SOURCE PASSAGE:
[Begin]
There I was, an early adolescent, totally alone, estranged from my parent’s church, suspicious, distrustful and no one to turn to. My thoughts remained absolutely secret. You have to understand the terrible vulture mentality of this church. These people are finely tuned to a person’s demeanor. If they detect the slightest deviation they LOCK ON TO YOU. So I learned to be a spy behind enemy lines. I thought my parents would disown me if they knew the truth. This was such an unhealthy way to grow up. I learned great stuff – how to stuff my feelings, how to hate, how to be subversive, deviant, cynical, manipulative and angry. I learned how to reject religion and all things “spiritual” without learning how to adopt anything positive.
By High School I was a terror. I couldn’t hide my rebellion at this point. I took to punk rock like second nature. I loved the most destructive kids. I hated religion with a passion. I pretended to go to youth group on a Wednesday night but before the session began I would collect as many kids as I could and go to the park and hang out instead. I tried to convince these kids about the lie of Christianity.
My life went from bad to worse. By my junior year of High School I was drinking every day. I was always in trouble. My parents were convinced I was on drugs (and possessed by the Devil – I was fond of items deemed Satanic by the church- black T-shirts with skulls, skull rings, anything shocking!). In spite all of this I still managed to go to college. But after three semesters I dropped out and moved to a large city. There I drifted in and out of homelessness and disaster, in a complete alcoholic haze. To make another long story short, I eventually sobered up and went to AA.
A couple of months after sobering up I had an extremely intense experience. For as long as I can remember alcohol was all I could remember that I cared about. When it was suddenly taken away I had a terrifying, empty, scared feeling. I had no coping skills to speak of. At the place where I lived I knew these two girls who were hard-core Christians. One night we spent all night talking about my experiences with the church, alcohol and my sobering up. Afterwards by myself at 4 o’clock in the morning I had this sudden, intense feeling of total, unconditional love. Then I had this thought: What if I had been wrong about Christianity and who am I to say there is no God? It was absolutely crushing. My whole world changed.
I carried this experience with me and at the time I think it was exactly what I needed. It helped me get over the initial hump of trying to get and stay sober. I was still extremely distrustful of organized Christianity. This time around I decided to do an experiment – I am not going to commit to a church. I am not going to surround myself with fundamentalists. The parts that I have trouble accepting, I’m just going to not question for now, and the parts that other Christians are telling me, I’m just going to try to keep an open mind and try to understand where they are coming from.
[End]
STATED GOAL 1:
Please translate this sentence from the passage about growing up in the church into Spanish: "I carried this experience with me and at the time I think it was exactly what I needed."
STATED GOAL 2:
In the rows, swap "Dot" for "Point" in the part that opens with the line containing "pose: elev=153.6 azim=82.1" and closes with the line containing "Dot at: (229, 141)". Return only those lines.

[Dataset rows]
[Begin]
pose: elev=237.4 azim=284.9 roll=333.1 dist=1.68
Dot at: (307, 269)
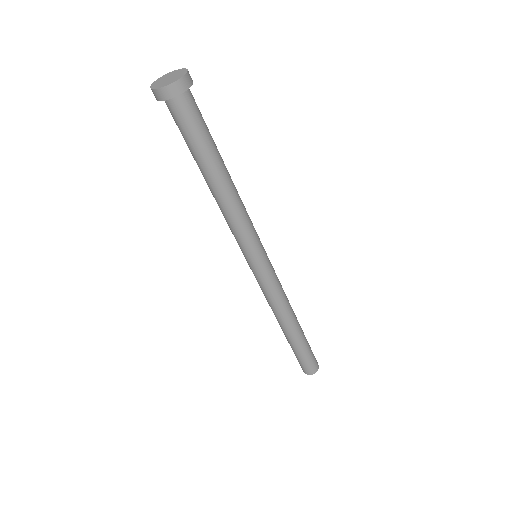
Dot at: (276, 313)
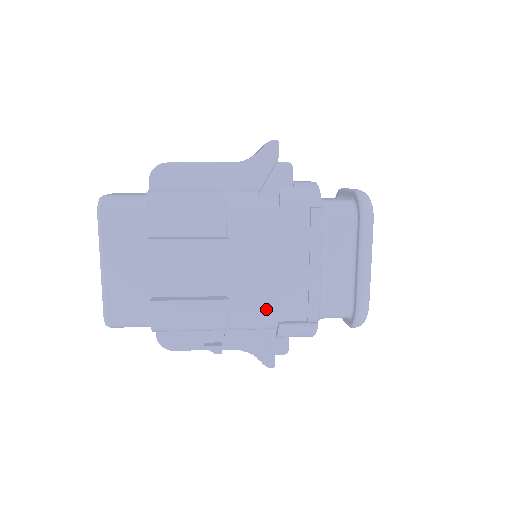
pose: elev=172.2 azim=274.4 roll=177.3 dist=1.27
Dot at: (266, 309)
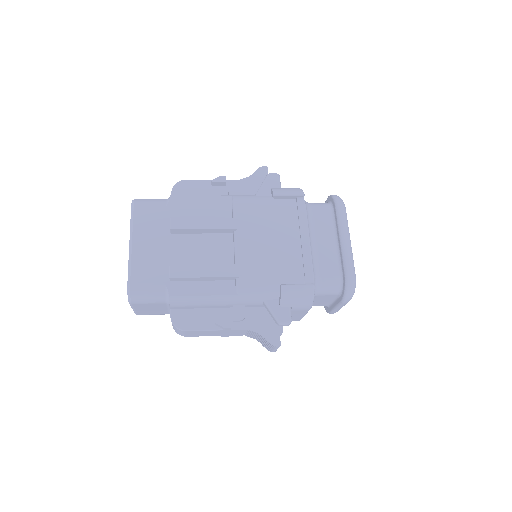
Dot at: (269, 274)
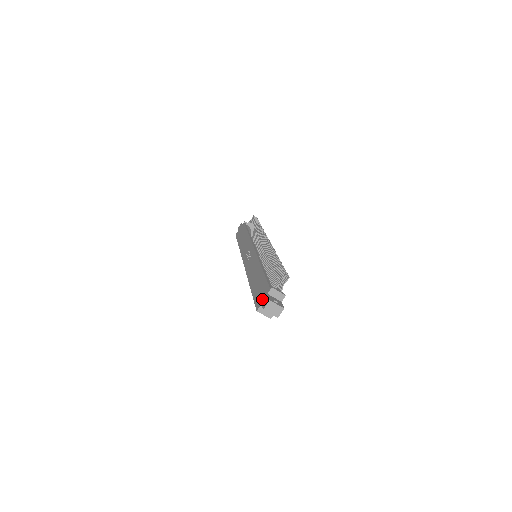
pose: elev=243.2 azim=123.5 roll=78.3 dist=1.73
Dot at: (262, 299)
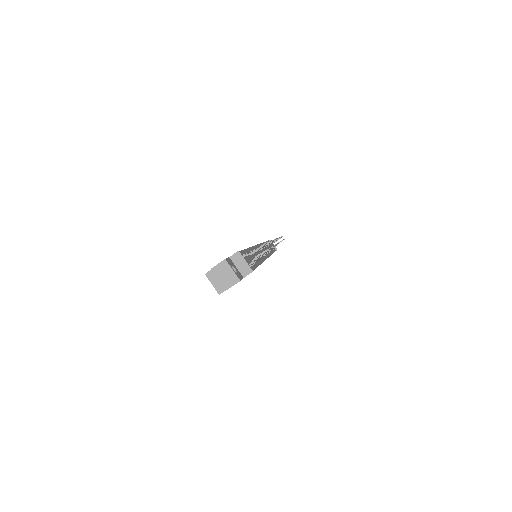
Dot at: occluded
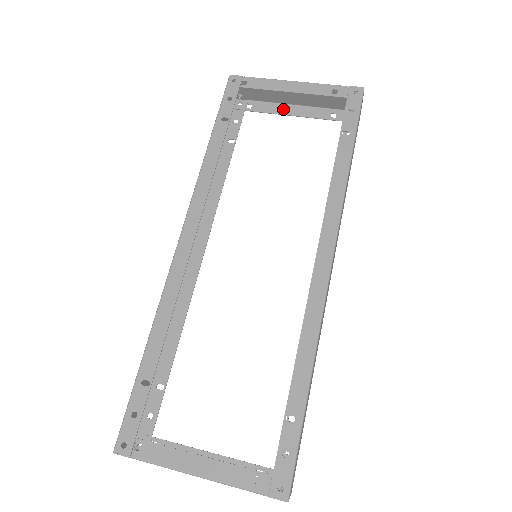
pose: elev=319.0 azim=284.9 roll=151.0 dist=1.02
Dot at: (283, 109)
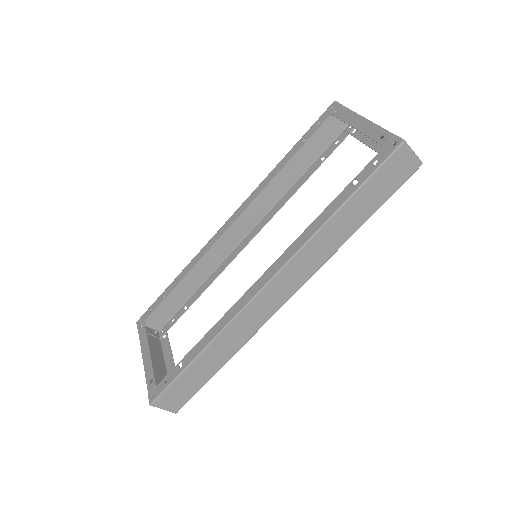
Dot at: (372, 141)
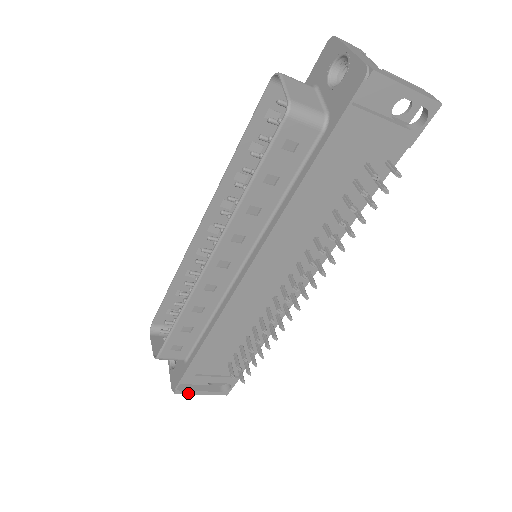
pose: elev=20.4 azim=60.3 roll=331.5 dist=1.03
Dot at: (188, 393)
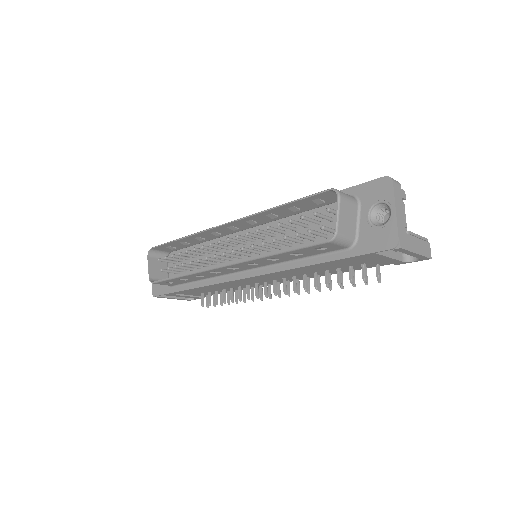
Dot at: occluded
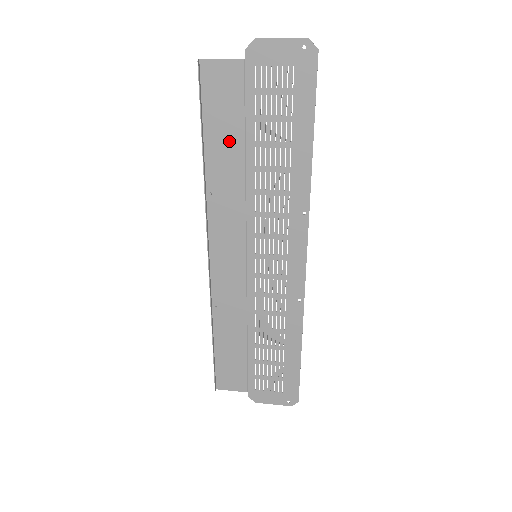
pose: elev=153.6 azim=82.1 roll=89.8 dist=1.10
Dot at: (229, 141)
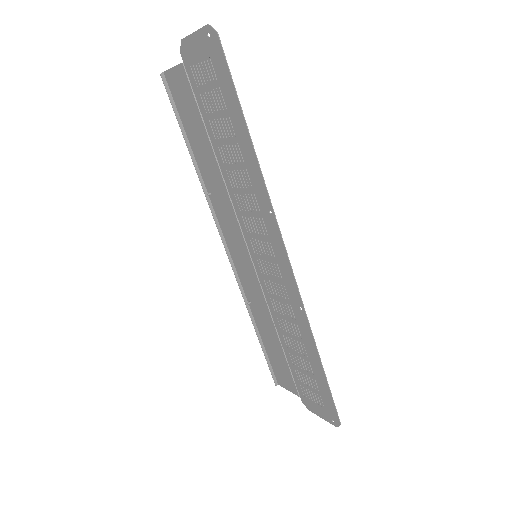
[End]
[Begin]
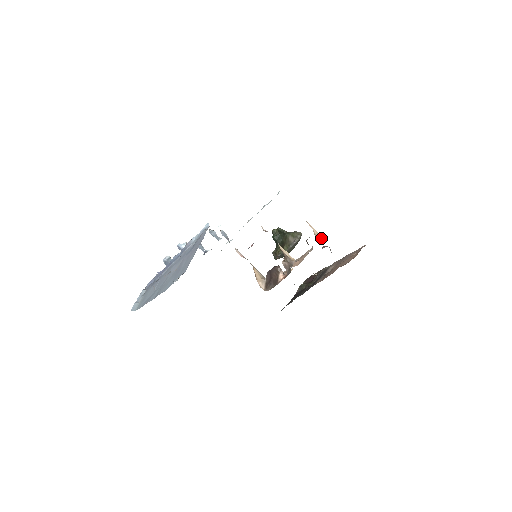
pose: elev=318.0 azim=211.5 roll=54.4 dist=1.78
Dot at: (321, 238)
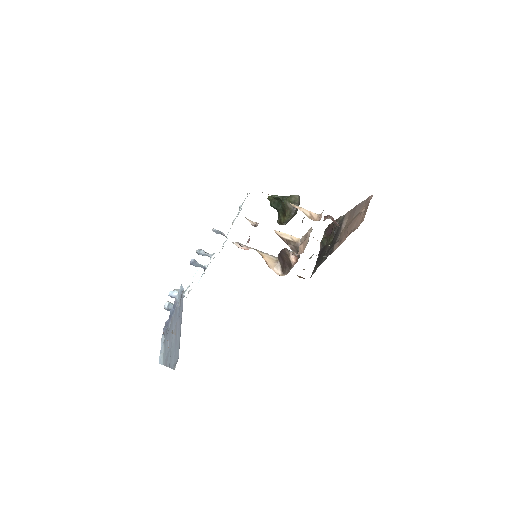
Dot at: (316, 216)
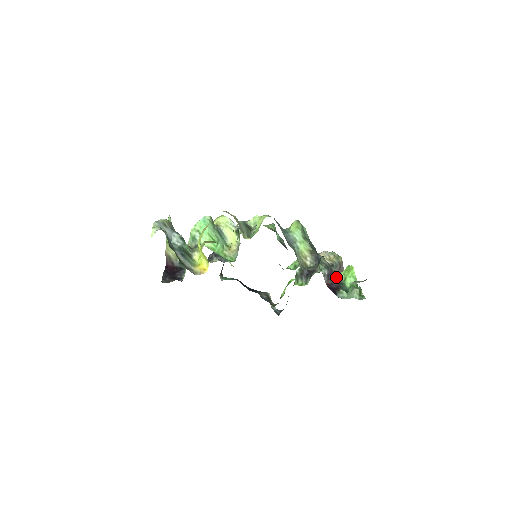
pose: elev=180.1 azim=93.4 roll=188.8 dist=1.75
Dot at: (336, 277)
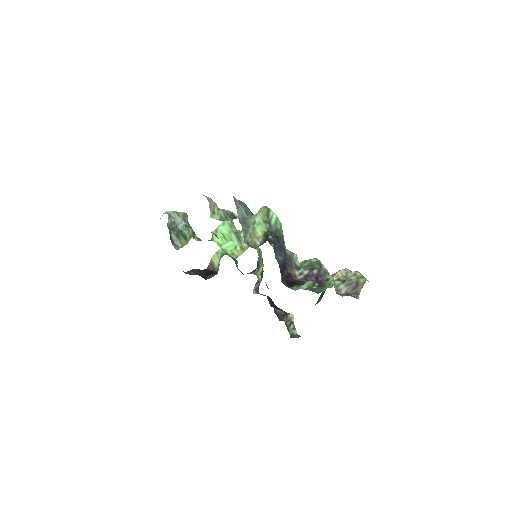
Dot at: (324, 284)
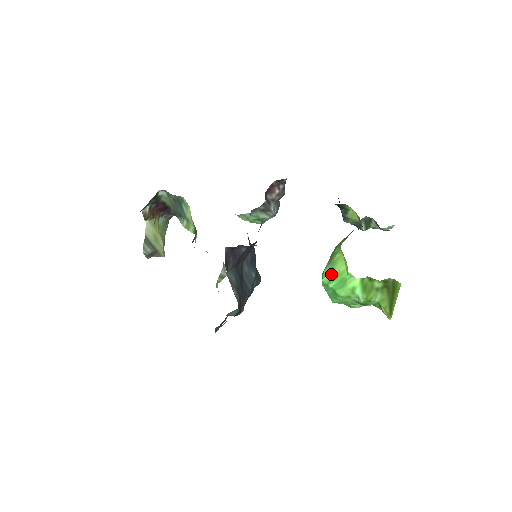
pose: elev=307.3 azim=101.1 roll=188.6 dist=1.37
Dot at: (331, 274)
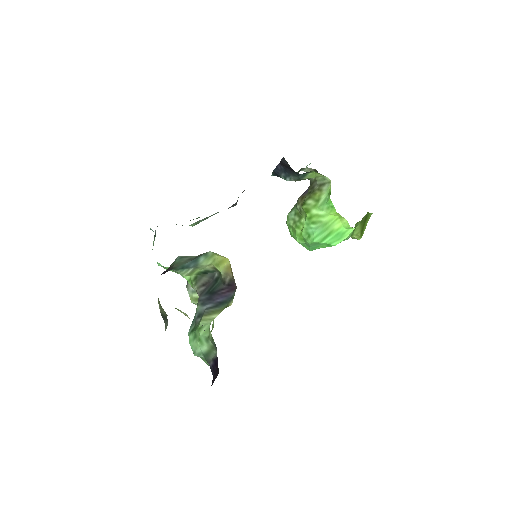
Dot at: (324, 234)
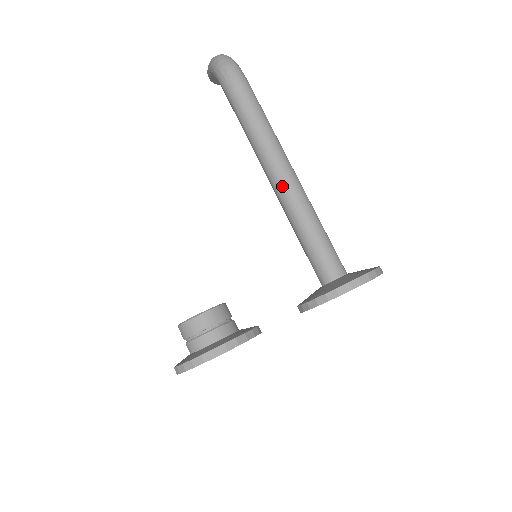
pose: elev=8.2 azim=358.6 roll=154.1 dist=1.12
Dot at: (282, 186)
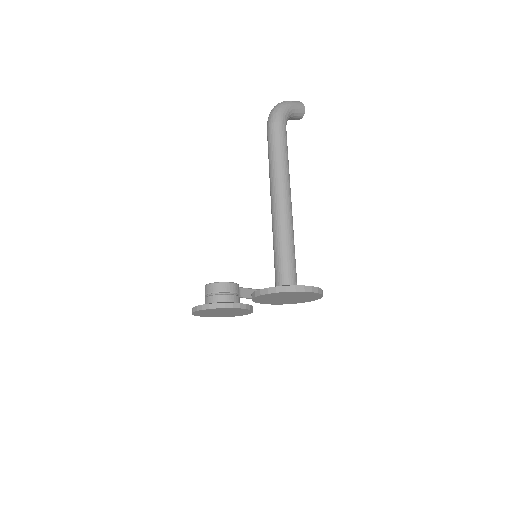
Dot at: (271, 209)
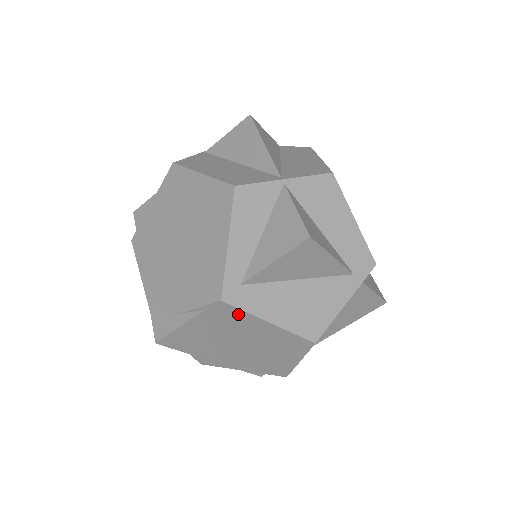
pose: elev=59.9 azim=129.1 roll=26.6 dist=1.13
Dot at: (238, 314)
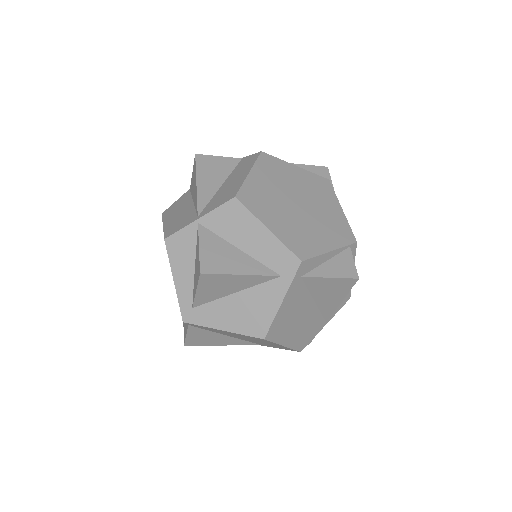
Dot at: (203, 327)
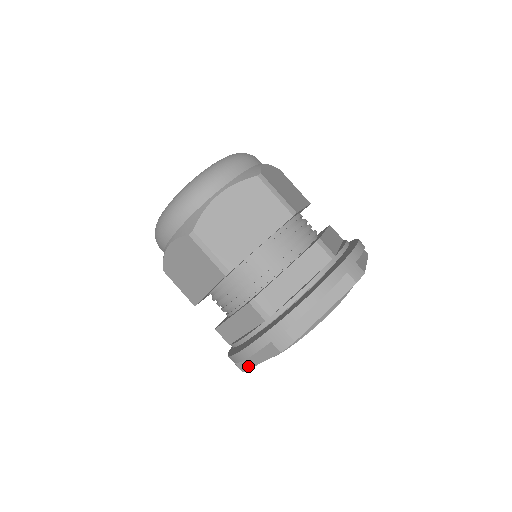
[End]
[Begin]
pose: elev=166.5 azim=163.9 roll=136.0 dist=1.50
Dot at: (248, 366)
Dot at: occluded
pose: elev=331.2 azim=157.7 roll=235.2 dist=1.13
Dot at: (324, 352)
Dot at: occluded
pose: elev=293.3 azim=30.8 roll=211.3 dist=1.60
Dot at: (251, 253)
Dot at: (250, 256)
[End]
EXPECTED OUTPUT 1:
Llevé esta experiencia conmigo y en ese momento creo que era exactamente lo que necesitaba.

EXPECTED OUTPUT 2:
pose: elev=153.6 azim=82.1 roll=89.8 dist=1.10
Point at: (229, 141)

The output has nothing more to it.